Trump, whose wife is a European immigrant to the United States, reiterated his claim that immigration - legal or otherwise, he did not say - is hurting Europe. He also argued that U.S. laws on immigration are too weak and said, "We have laws that are so bad I don't even call them laws."
"It's changing the culture; I think it's a very negative thing for Europe," he said, noting that it was not politically correct to say so, "but I'll say it and I'll say it loud."
May, standing at a lectern beside Trump, disagreed. "Overall immigration has been good for the U.K.," she said. "It's brought people with different backgrounds, different outlooks here to the U.K., and has - and we've seen them contributing to our society and to our economy."
The two have previously squabbled over immigration, as recently as the Group of Seven meeting last month in Canada, aides said.
Trump again blasted German Chancellor Angela Merkel for working with Russia on a natural-gas pipeline, following his incendiary charge at the NATO meeting in Brussels this week that Germany was "captive to Russia."
"I think it's a horrible thing that Germany's doing," he said.
May said only that the project would be discussed further within the European Union.
Trump was meandering, combative and inaccurate in many of his answers - attacking "fake news" CNN, referencing his uncle "John Trump at MIT" to crow about his understanding of nuclear weapons and repeatedly lampooning President Barack Obama, his predecessor.

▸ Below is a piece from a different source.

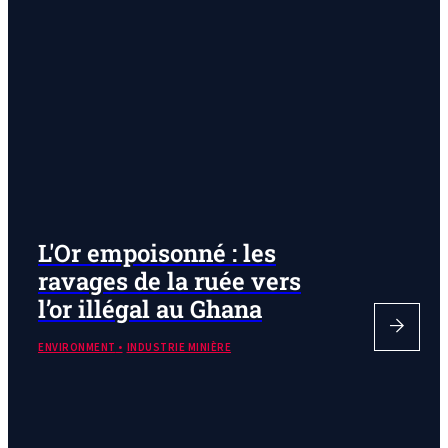
L'Or empoisonné : les
ravages de la ruée vers
l’or illégal au Ghana
ENVIRONMENT
INDUSTRIE MINIÈRE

He again falsely stated that he had predicted Brexit one day before it happened, while visiting his Turnberry golf club, and said that the United States was responsible for 90 percent of NATO spending. (The United States accounted for 68.7 percent of NATO members' combined defense spending last year, reflecting its superpower status and 3.57 percent of gross domestic product.) Trump also overstated the trade deficit with China and the number of troops in Germany.
"I would call it the rigged witch hunt," he said at one point of Robert Mueller III's investigation, dissecting the testimony of FBI agent Peter Strzok and lamenting that he didn't watch more of it Thursday because of the time difference.

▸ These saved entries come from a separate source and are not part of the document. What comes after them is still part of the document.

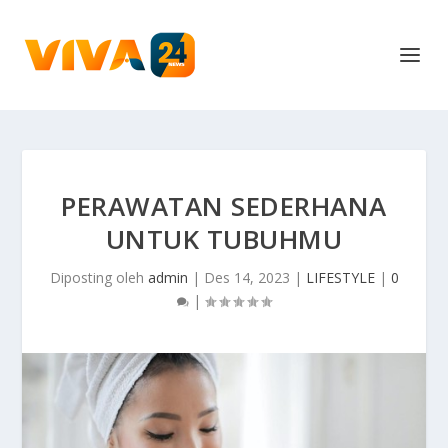
PERAWATAN SEDERHANA
UNTUK TUBUHMU
Diposting oleh
admin
|
Des 14, 2023
|
LIFESTYLE
|
0
|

Trump and Queen Elizabeth met Friday as part of his working visit to the United Kingdom.
May was far more precise and short in her answers, did not attack political foes or the media, and was determined to avoid all criticism of Trump - even as she faced nonstop questions about his dismissals of her.
Trump said he plans to raise a range of topics in his summit Monday with Russian President Vladimir Putin in Helsinki, including nuclear proliferation, which Trump said he considers the largest problem facing the world.
He declined to say whether he would make a deal with Putin on Syria. Some are fearful that Trump will pull troops out of the region.
The president also pledged to raise the issue of election meddling during the summit and said he would tell Putin not to interfere in future U.S. elections.
"I don't think you'll have any 'Gee, I did it. I did it. You got me,' " Trump said. "There won't be a Perry Mason here, I don't think, but you never know what happens, right?"
He said "we'll see" about Crimea, which Putin illegally annexed in 2014 to the derision of the world. Trump said again that he thought he could get along with Putin.
"This was an Obama disaster. And I think if I were president then, he would not have taken over Crimea," Trump said, fending off a tough question about Putin's annexation - the main point of contention for NATO allies - by essentially blaming his predecessor.
Dawsey and Booth reported from London. The Washington Post's Karla Adam in London and John Wagner in Washington contributed to this report.